_Consigne de travail_
D'après le texte sur l'utilisation escomptée, quelle lacune de la première édition d'Utilisation-Focused Evaluation la deuxième édition corrige-t-elle ?

_Texte fourni_

┄┄┄┄┄┄┄┄┄┄┄┄┄┄┄┄┄┄┄┄

L’utilisation escomptée par les utilisateurs et utilisatrices ciblé-e-s
Permettez-moi de définir ce que j’entends par utilisation du point de vue de la responsabilité. Ceux et celles d’entre vous qui connaissent la première édition d’Utilisation-Focused Evaluation (Patton, 1978) savent qu’une des faiblesses de ce livre a été mon échec à définir véritablement ce qu’est l’utilisation. La deuxième édition (Patton, 1986) corrige cette lacune. Par utilisation, j’entends l’utilisation escomptée de la part des utilisateurs et utilisatrices ciblé-e-s. Si vous y réfléchissez, cela ressemble fortement à la manière de formuler un objectif de programme, mais ici pour une évaluation. L’utilisation ainsi escomptée s’inscrit dans une approche par les résultats. Cela signifie que nous négocions en amont avec les utilisatrices et utilisateurs ciblé-e-s ce qu’une évaluation doit réaliser pour qu’elle apporte plus qu’elle ne coûte. Ensuite, on attend de nous que nous soyons à la hauteur, ou que nous soyons jugé-e-s comme n’ayant pas atteint notre objectif d’utilisation.

┄┄┄┄┄┄┄┄┄┄┄┄┄┄┄┄┄┄┄┄

_Informations affichées_
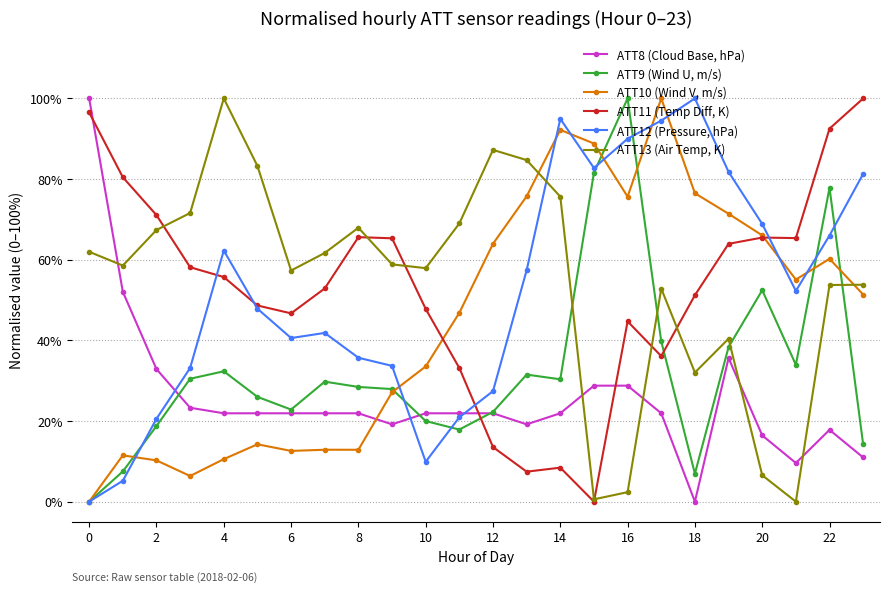

At how many categories does at least one series exceed 98?

6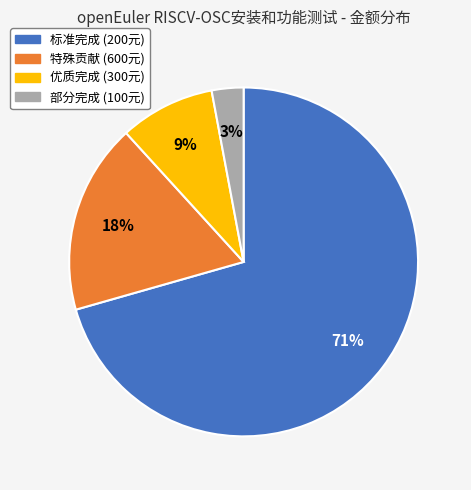

To the nearest percent, what is the average slice percentage?

25%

┄┄┄┄┄┄┄┄┄┄┄┄┄┄┄┄┄┄┄┄

_Réponse attendue_
Elle corrige l'absence d'une véritable définition de ce qu'est l'utilisation.